Todo esto viene al caso porque la mayor visibilidad de lo trans no ha sido capaz de detener la unidimensionalización de lo trans y esto, a su vez, nos ha llevado a desconfiar de las personas cis por medio de dinámicas que podríamos plasmar con el hashtag #NotAllCis. La transfobia del presente se alimenta de esto porque nos resta humanidad y nos reduce a un grupo de personas a las que se juzga trastornadas y amenazantes. Se alimenta así una crisis de la relación misma entre diversas alteridades. Tristemente, el diálogo es imposible cuando esto pasa porque una alteridad demonizada no permite la interpelación.
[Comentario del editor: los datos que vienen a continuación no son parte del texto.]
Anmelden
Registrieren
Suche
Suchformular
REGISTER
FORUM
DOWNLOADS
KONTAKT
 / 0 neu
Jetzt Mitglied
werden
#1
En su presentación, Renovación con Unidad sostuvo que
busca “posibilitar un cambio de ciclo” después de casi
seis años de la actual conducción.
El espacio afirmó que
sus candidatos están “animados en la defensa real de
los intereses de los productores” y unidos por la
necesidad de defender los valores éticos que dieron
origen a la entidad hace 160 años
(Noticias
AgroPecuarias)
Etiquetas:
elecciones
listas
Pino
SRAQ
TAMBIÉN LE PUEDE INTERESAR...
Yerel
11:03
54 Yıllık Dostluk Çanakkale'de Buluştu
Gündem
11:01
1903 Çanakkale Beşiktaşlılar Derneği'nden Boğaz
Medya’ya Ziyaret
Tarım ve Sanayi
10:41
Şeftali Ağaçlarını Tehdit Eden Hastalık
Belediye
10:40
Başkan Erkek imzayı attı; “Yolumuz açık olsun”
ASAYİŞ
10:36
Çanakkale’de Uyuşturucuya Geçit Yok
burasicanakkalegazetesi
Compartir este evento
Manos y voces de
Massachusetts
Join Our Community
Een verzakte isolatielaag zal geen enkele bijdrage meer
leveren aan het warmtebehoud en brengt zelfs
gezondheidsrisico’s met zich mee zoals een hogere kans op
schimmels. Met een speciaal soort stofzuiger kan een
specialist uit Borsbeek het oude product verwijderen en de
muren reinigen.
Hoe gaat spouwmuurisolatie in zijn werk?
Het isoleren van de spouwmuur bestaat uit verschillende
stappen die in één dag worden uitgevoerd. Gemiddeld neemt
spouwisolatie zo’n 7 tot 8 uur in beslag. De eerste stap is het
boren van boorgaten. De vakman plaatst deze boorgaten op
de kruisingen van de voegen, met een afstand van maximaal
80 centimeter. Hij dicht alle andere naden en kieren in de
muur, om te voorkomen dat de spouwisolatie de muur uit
Porque la visibilidad de una alteridad demonizada lo que fomenta es la sensación de amenaza y desata con ello pánicos morales que refuerzan a través de un círculo vicioso la demonización misma del otro.
Es deprimente tener que decir esto pero no nos ayuda el entorno en el cual habitamos. Valga otra historia. Hace unos meses un buen amigo me contó que había perdido un trabajo que disfrutaba mucho porque sus colaboradores expresaban opiniones transmisóginas de manera recurrente; cuando él señaló esto, terminó acusado de violento e intolerante. Por supuesto que él mismo se sintió violentado y presa de un ambiente intolerante. Al final perdió el trabajo. Cuento esta anécdota porque allí la deliberación y la visibilidad fracasaron. Y eso pasó en gran medida porque el grueso de colaboradores habían caído en un pensamiento grupal que no recibe bien la interpelación. La situación se complicó porque de ambos lados se habían erigido identidades heridas en las cuales el dolor y el sufrimiento operan como elementos constitutivos de quién se es. La herida se vuelve la marca de quiénes somos y de quiénes seremos y se vuelve también una brújula de cómo entender el mundo. No minimizo desde luego las experiencias que nos llevan a habitarnos desde identidades heridas; al contrario, entiendo perfectamente el dolor que causa la transfobia, la misoginia y otras formas de marginalización. Desafortunadamente, como en toda abstracción, una identidad herida acarrea costos. Puede llevarnos a organizarnos y denunciar y exigir justicia, pero también puede arrinconarnos en una forma de comprender el mundo donde la interpelación se lee necesariamente como un nuevo intento de lastimarnos. Se echa a andar un proceso donde los otros son amenazas, donde no cabe la duda, el disenso ni la reflexión acerca de si estamos desatendiendo la humanidad de lxs otrxs.
Para concluir este ensayo únicamente decir que la visibilidad misma puede propagar narrativas que nos colocan en una identidad herida. Eso puede servir para exigir justicia y reparación. Para exigir un mejor mundo. Pero también puede entramparnos en procesos que paradójicamente socavan la realización de lo que se exige.